» TEXT PROVIDED:
^^^^^^^^

MSCs Exhibit Immunohistochemical Properties Characteristic of Fibroblasts
Fibroblasts are typically characterized by their ability to produce fibronectin and collagen matrices, so we investigated whether MSCs produce similar extracellular matrices. Bone marrow-derived MSCs and adipose-tissue derived MSCs, each from 3 different donors, were utilized for these experiments and compared to the 4 different fibroblast strains. Fibroblasts and MSCs were plated on coverslips in 24-well cluster dishes for 3 days and examined by fluorescence microscopy. The fibronectin and type I collagen matrices produced by fibroblasts and MSCs both varied slightly depending on the tissue of origin, but there were no obvious differences that could be used to distinguish fibroblasts from MSCs (Figure 7).
Some reports suggest that the fibroblast specific protein 1 (FSP1), a cytoplasmic filament-associated, calcium-binding protein, is a specific marker for fibroblasts [37–39]. Therefore, we analyzed FSP1 expression in fibroblasts and MSCs by western blot, and there were no obvious differences between expression by fibroblasts and MSCs (Supplemental Figure 2). The differences in FSP1 expression among the fibroblast strains were comparable to the differences in FSP1 expression among the MSC strains.

^^^^^^^^

» STUDY QUESTIONS:
**1.** Reproduce the passage on MSC and fibroblast properties word for word, starting at "Some reports suggest" and ending at "the MSC strains.".
**2.** Continue the passage on MSC and fibroblast properties from the point at which it stops.

» EXTRACTED INFORMATION:
^^^^^^^^

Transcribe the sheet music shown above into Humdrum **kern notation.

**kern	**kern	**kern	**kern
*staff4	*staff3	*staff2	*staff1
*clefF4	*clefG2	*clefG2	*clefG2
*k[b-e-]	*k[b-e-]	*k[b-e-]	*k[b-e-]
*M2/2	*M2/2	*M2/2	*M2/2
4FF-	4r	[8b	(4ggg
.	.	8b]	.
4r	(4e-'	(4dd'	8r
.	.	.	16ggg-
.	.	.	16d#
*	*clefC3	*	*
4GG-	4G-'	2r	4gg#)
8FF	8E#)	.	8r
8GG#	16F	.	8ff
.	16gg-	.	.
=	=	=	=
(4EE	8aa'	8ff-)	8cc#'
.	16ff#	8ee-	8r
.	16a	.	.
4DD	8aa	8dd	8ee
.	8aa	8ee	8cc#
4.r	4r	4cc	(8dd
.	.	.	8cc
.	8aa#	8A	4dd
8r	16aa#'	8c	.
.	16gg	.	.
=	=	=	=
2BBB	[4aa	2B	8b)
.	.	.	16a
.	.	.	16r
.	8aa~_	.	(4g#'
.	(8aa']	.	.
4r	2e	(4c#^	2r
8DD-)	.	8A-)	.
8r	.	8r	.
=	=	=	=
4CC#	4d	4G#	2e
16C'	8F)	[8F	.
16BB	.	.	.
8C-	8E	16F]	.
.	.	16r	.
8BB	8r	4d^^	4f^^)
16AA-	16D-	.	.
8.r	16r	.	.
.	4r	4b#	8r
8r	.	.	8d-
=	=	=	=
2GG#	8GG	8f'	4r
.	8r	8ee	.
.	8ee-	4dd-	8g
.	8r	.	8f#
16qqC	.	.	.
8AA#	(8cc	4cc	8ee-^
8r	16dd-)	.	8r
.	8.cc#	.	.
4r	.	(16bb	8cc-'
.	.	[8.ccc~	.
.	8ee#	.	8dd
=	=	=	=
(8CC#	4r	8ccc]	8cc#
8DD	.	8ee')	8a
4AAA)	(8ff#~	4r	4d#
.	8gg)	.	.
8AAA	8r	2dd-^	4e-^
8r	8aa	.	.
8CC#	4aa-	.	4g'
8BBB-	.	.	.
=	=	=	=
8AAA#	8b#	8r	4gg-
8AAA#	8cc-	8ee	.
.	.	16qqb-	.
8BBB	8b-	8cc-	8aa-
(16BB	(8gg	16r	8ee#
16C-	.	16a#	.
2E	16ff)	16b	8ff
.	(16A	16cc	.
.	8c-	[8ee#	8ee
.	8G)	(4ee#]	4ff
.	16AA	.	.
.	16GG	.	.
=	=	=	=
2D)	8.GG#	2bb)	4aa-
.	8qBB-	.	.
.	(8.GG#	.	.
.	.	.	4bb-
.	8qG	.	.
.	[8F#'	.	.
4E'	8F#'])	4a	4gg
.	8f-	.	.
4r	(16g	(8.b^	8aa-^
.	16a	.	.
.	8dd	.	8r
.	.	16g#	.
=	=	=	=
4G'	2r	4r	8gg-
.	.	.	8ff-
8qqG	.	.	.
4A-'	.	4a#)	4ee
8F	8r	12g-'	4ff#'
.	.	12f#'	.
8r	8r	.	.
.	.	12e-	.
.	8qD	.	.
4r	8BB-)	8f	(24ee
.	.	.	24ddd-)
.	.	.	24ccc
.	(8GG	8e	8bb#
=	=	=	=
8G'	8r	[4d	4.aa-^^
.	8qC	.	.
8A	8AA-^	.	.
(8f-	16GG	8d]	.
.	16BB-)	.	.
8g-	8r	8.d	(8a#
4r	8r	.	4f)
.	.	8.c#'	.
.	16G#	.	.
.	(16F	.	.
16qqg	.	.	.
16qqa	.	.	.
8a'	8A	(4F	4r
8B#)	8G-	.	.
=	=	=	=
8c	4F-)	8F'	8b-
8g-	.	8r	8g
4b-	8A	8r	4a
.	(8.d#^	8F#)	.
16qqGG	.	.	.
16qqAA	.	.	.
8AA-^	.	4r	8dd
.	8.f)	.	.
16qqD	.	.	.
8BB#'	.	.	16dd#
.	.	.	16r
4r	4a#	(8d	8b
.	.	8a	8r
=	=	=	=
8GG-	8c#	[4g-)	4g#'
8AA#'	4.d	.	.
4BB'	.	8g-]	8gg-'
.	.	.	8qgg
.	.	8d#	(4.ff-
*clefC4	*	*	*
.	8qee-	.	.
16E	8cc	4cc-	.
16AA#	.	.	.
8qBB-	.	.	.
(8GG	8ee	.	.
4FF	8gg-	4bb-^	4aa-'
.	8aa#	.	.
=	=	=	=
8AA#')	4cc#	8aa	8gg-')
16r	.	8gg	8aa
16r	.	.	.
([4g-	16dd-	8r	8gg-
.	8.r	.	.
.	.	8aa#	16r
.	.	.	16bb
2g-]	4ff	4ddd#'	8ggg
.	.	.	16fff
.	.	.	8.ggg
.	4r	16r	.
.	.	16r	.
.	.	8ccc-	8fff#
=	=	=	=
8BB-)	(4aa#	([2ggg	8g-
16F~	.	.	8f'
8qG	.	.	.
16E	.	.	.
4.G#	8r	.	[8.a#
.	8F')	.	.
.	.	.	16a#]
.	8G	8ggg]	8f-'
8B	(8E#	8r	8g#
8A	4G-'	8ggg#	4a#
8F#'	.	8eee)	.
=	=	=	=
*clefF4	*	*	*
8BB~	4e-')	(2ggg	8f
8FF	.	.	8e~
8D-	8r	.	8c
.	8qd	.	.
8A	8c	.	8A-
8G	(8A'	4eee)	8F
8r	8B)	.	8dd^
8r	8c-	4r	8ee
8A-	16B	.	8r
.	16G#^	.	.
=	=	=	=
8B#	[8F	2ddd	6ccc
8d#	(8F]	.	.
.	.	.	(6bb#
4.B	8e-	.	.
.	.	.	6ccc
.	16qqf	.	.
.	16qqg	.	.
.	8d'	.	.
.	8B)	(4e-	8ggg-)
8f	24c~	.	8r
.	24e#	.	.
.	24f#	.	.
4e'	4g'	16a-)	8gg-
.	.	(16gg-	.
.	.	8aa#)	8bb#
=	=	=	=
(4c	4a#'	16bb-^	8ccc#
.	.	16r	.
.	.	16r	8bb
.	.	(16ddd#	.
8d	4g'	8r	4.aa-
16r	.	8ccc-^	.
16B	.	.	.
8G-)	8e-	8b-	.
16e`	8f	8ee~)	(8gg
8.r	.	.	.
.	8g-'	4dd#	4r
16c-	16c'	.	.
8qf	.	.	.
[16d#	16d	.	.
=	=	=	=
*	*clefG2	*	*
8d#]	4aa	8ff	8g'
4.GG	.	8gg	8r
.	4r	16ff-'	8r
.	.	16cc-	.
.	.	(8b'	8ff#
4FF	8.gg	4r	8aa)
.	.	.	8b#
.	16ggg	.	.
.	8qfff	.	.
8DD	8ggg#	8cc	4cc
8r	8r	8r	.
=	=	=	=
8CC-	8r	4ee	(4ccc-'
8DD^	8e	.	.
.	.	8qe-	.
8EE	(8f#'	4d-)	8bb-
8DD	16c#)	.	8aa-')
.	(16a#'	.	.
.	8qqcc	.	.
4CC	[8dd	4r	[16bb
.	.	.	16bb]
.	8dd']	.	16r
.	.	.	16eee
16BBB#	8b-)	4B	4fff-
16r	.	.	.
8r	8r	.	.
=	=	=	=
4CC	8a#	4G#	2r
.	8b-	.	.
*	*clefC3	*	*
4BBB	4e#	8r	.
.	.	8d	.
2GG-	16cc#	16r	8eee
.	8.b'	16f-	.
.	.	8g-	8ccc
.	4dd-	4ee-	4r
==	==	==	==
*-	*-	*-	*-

^^^^^^^^

» RESULTS OF THE TASKS:
**1.**
Some reports suggest that the fibroblast specific protein 1 (FSP1), a cytoplasmic filament-associated, calcium-binding protein, is a specific marker for fibroblasts [37–39]. Therefore, we analyzed FSP1 expression in fibroblasts and MSCs by western blot, and there were no obvious differences between expression by fibroblasts and MSCs (Supplemental Figure 2). The differences in FSP1 expression among the fibroblast strains were comparable to the differences in FSP1 expression among the MSC strains.

**2.**
DISCUSSION
Herein, we provide evidence that fibroblasts and MSCs could not be distinguished phenotypically based on their morphology, cell surface markers, differentiation potential, and immunomodulatory properties. We demonstrate that four well-established fibroblast strains express all the cell surface markers of the ISCT consensus criteria that are used to define MSCs [10], and are also capable of differentiating into adipocytes, chondrocytes, and osteoblasts. Additionally, we show that the extracellular matrix secreted by MSCs is similar to that secreted by fibroblasts [40,41]. We also show that the four fibroblast lines we tested can suppress T cell proliferation in vitro, and change the immunophenotype of macrophages similar to MSC-mediated alternative activation of macrophages [26]. The latter observation is intriguing as it could provide an explanation for how anti-inflammatory properties of MSCs are reminiscent of fibroblast proliferation during a wound healing process in vivo, as fibroblasts are presumed to orchestrate the resolution of the inflammatory process via converting inflammatory macrophages to anti-inflammatory macrophages [41,42].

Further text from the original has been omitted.